The biggest worry we had as concert-goers was a big fight breaking out and someone getting hurt as a result. Perhaps it was more about a heckler in the audience giving the artist a bad time during songs/sets and that person had to be restrained and/or removed from the venue. Now, music artists and bands are looking to team together and virtually ban the use of cell phones during a concert? This is quite the revelation and epiphany that has a number of questions.
This boiling point that's been reached with the likes of Guns N' Roses and Alicia Keys is an interesting one. Why do we whip out our cell phones at a concert, stand-up comedy set or something of the like? We want to capture the moment. We want proof that we were there. We want to share part of the experience with others. We want to preserve that experience with video of that song/set list to show how amazing (or deplorable) it was. These actions are primarily is to gain likes, comments, shares and clicks on whatever the site may be.
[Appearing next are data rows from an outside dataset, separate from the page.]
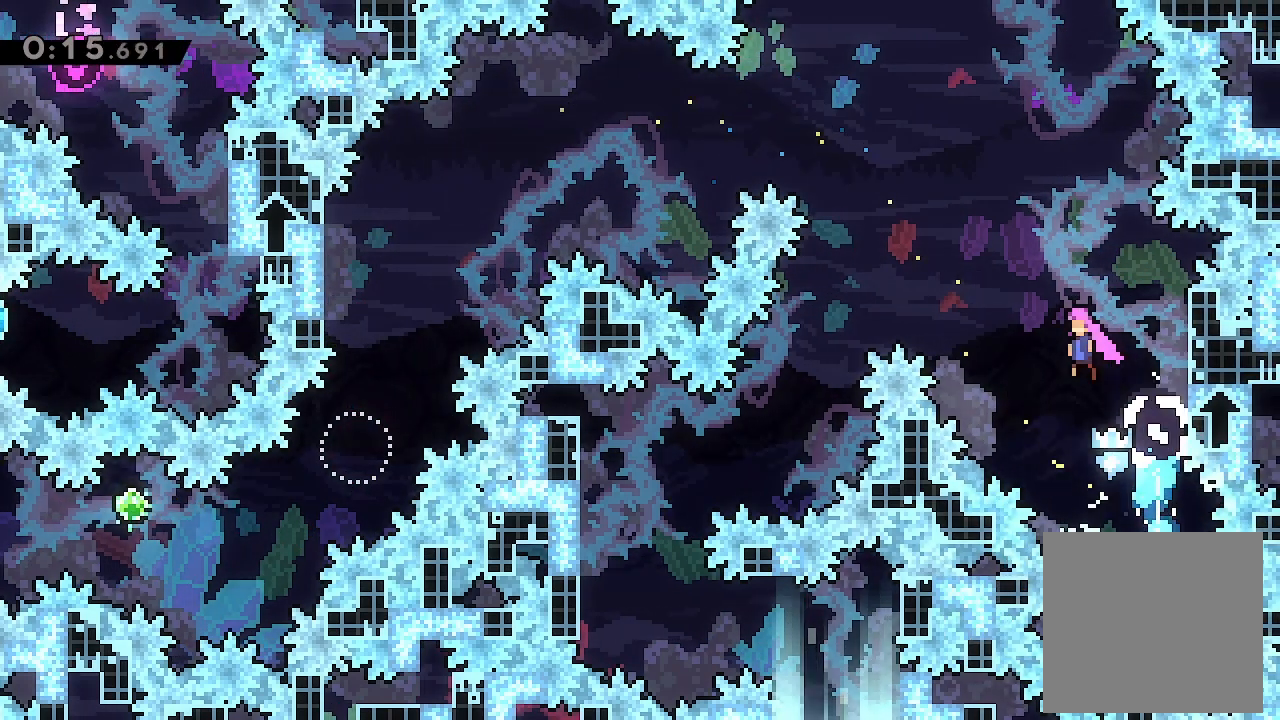
{"buttons": ["L2", "DPAD_LEFT"], "left_stick": "center", "events": [[433, "A", "up"]]}
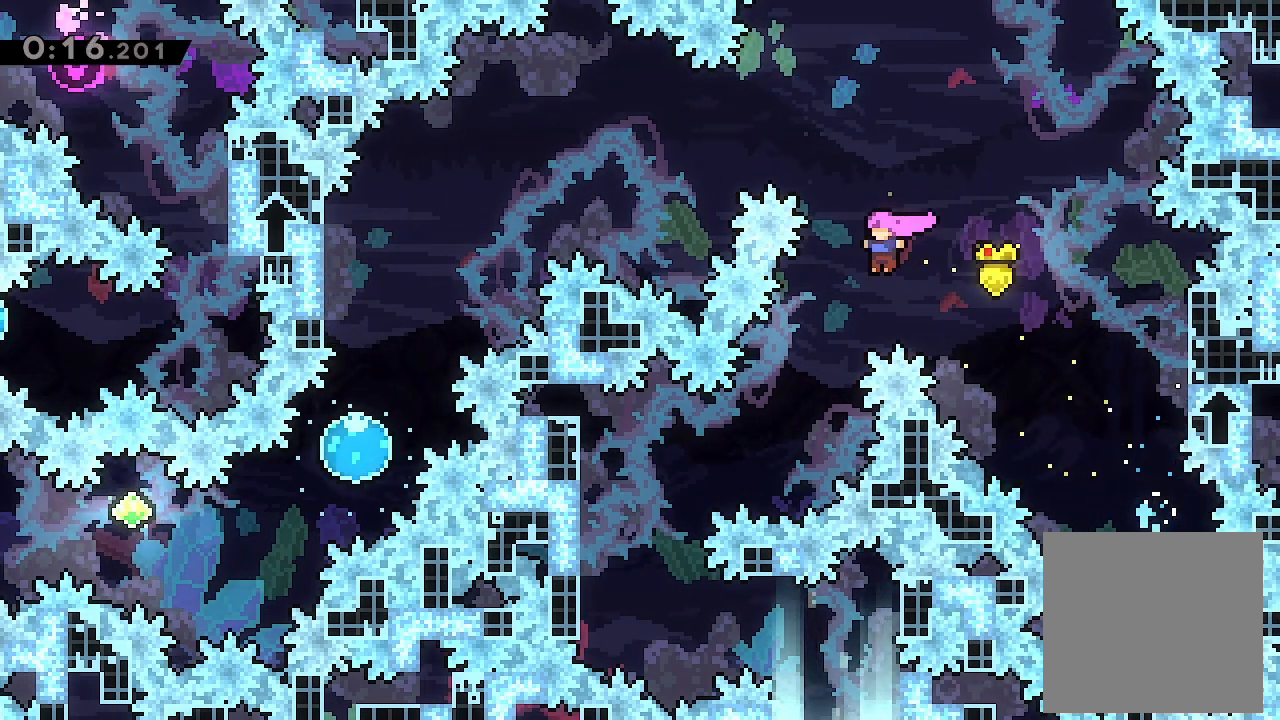
{"buttons": [], "left_stick": "center", "events": [[367, "Y", "down"], [500, "DPAD_LEFT", "up"], [500, "L2", "up"], [500, "Y", "up"]]}
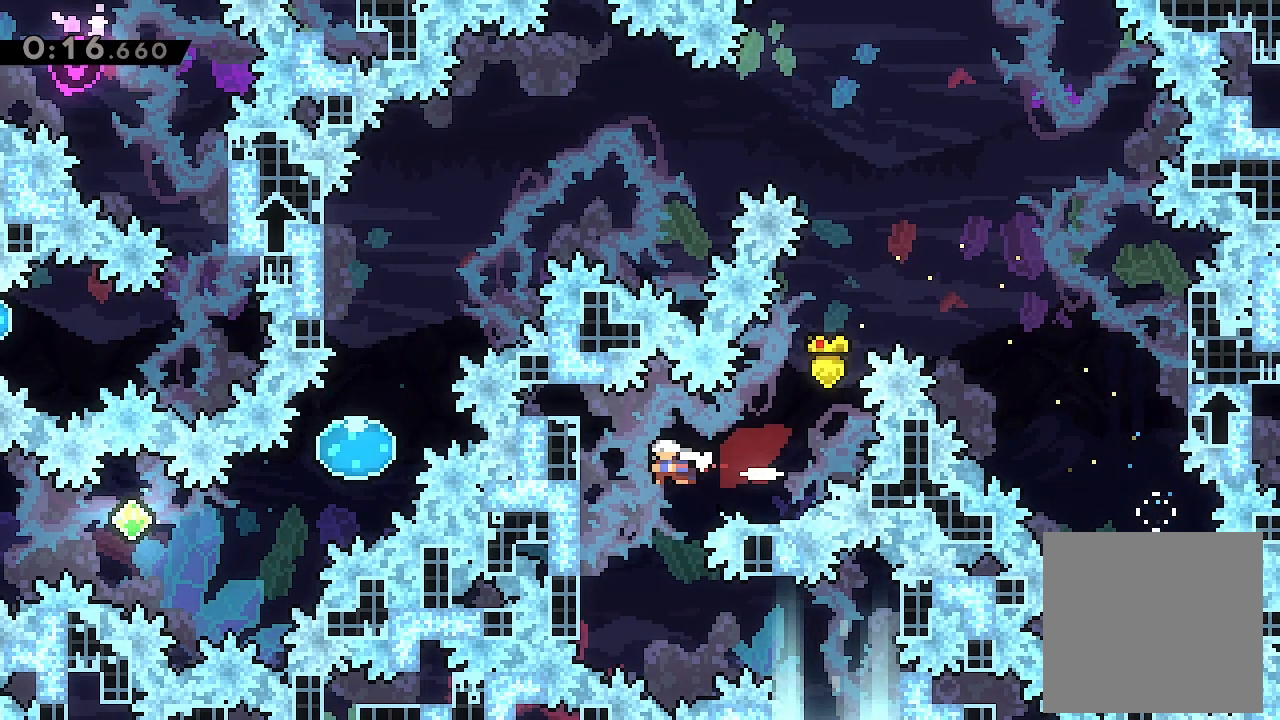
{"buttons": ["Y", "DPAD_RIGHT"], "left_stick": "center", "events": [[467, "DPAD_RIGHT", "down"], [467, "Y", "down"]]}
Alicia Keys and GNR both recently had concerts where they declared their concerts as "phone-free events," and that doesn't mean turning on airplane mode. If you were attending the show, you had to put your phone in a particular pouch upon entering and they would lock the pouch for you. If you needed to make a call or shoot a text to someone or post something via social media, you'd be directed to an area outside the venue but still be able to return (at least, I think you would), but only after you put your phone back in said pouch.
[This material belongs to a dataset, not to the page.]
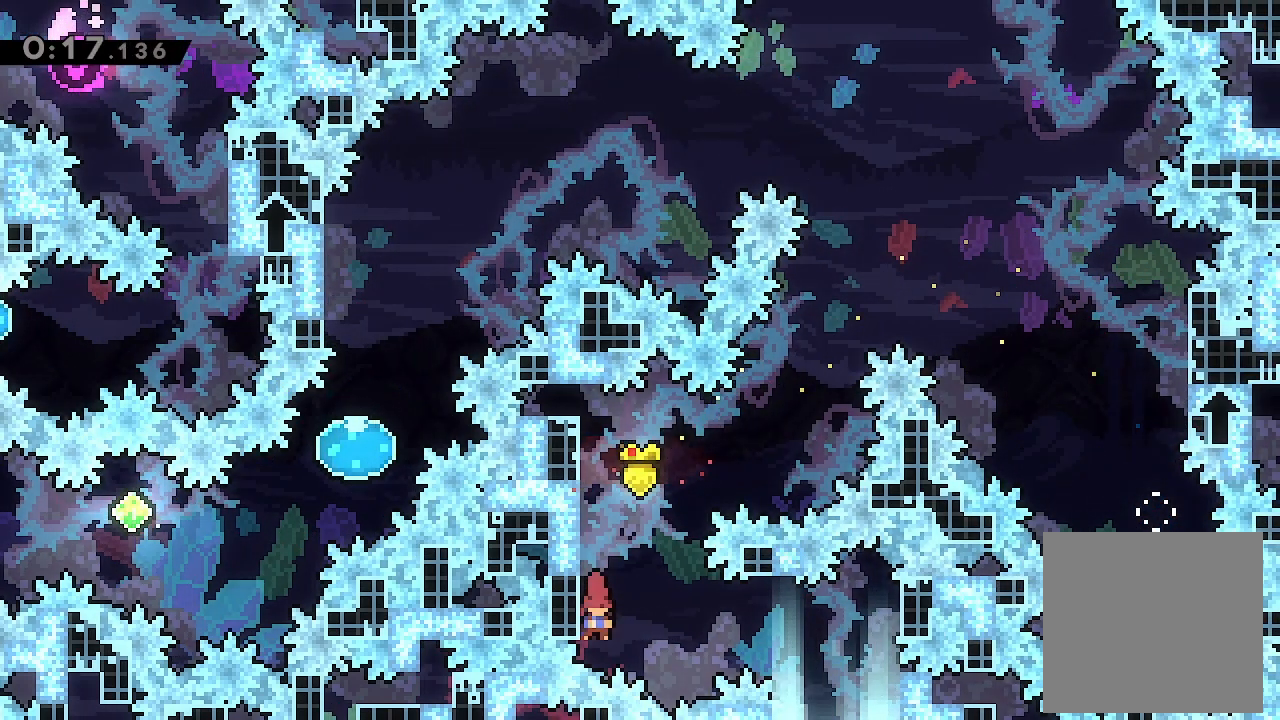
{"buttons": ["DPAD_DOWN"], "left_stick": "center", "events": [[167, "Y", "up"], [267, "DPAD_DOWN", "down"], [267, "DPAD_RIGHT", "up"]]}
Now, if you're reading this, more than likely you have a smartphone and/or know someone close to you that has one. It's an addicting piece of hardware with software and applications that are just as addictive. We treat our phones like we would our own children (most of us, if we didn't already have any). We take our cell phones with us nearly everywhere we go. We want to sort-of document everything or use it as a reference for whatever the reason may be. One person, when quoted by the Washington Post, had an understandable reply to this Alicia Keys "phone-free" concert: If he had to put his phone in a locker, that would've pissed him off, but this pouch thing is okay.
Let's look at this objectively. God forbid anything like Paris or Orlando were to repeat itself and you needed to notify an emergency contact that something terrible was happening. What if, for some reason, you couldn't open up that pouch without approval from the staff or you needed some sort of contraption to dislodge the phone from the pouch? These are crucial moments and I'm fairly certain this was an important question raised with artists and venues alike. Nobody wants to endure that in a time of crisis.
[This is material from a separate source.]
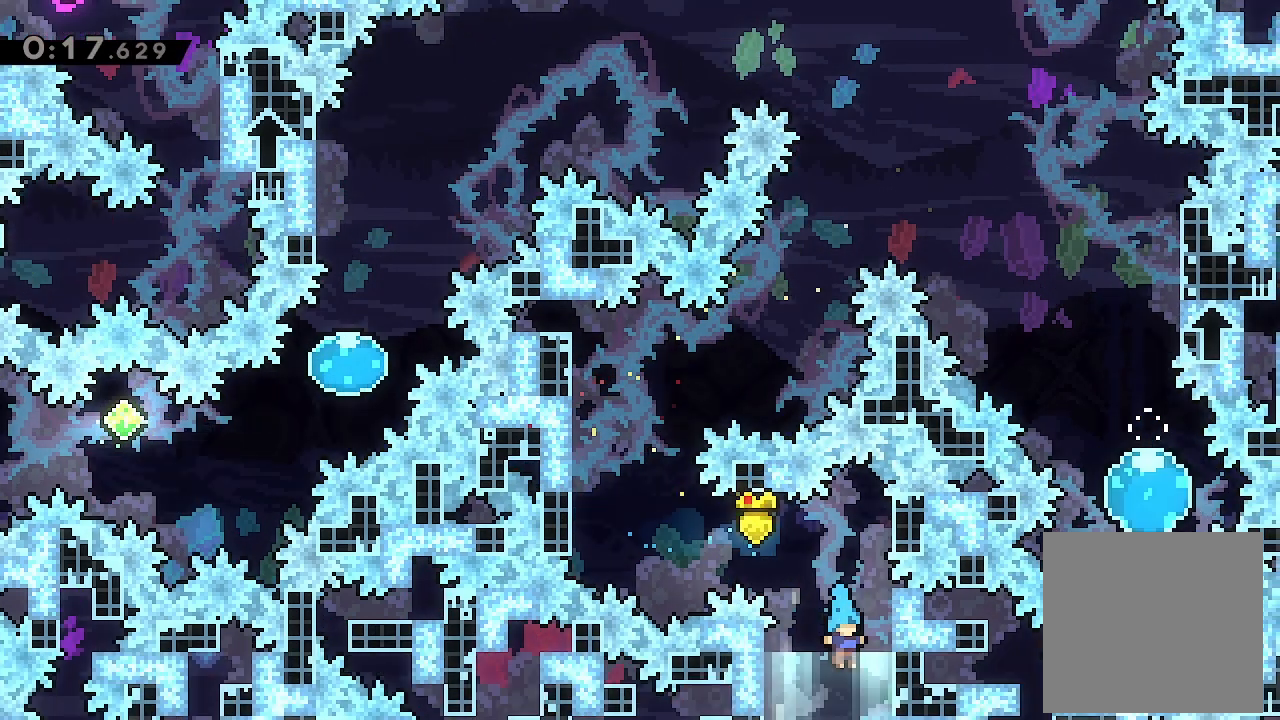
{"buttons": ["DPAD_DOWN"], "left_stick": "center", "events": []}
Are these artists and venues infringing upon some sort of subtext within our First Amendment rights by silencing our use of the cell phones? Perhaps. However, let's look at this other big reason why they want to put a "soft ban" on phones during concerts: copyright infringement. You record a video of a song, or the whole show (if you record the whole show, you just wasted your time/money), and you post it on social media. Are you posting this music/video for profit? Yes and no. You're not gaining any sort of monetary profit, but in this day and age, social media likes, shares, downloads, comments, and whatnot can lead to getting paid for such work. I also understand and respect the beef artists have with this, from a non-monetary perspective. You're giving access to a somewhat private show for which many others didn't pay to go see. This is, in a sense, "exclusive" material for fans and patrons who attended the show, regardless whether the set lists are the same throughout said artists' tours.
Here's another question to ask yourself. If you're reading this, you've probably attended a concert or two. Whether you've gone straight to the box office to avoid convenience fees on Ticketmaster, LiveNation, or some other ticket outlet, have you ever read the Terms and Conditions? You may not know, and I don't have any way to verify this, but there might also be some sort of clause in the "contract" you sign in purchasing the tickets. This clause may legally preclude you from recording any videos and/or taking photos without the expressed written consent of the artist, venue and anyone else associated with putting together the event. Conversely, how would a venue or an artist be able to regulate or police this sort of behavior? Are you going to have security check the personal/business cell phones of every single person in attendance before they leave for the night? That could be considered a Fourth Amendment right pertaining to invasion of privacy without a search warrant. (I'm not trying to get political here, but it's a fair argument).
Additionally, forget recording the artists themselves for a moment. Why have we become a culture that focuses on having to document every single thing that happens at a concert, or any other mass-attended event for that matter? Let's say a gentleman or lady wants to get a little intoxicated via a couple drinks and starts dancing, whether very well or terribly along with singing incoherently. You know there's that collective of people who want to put that person on social media in a disparaging fashion. You can't even get a little lit without worrying if you're going to be ridiculed by a bunch of trolls the very next day, if not that very night.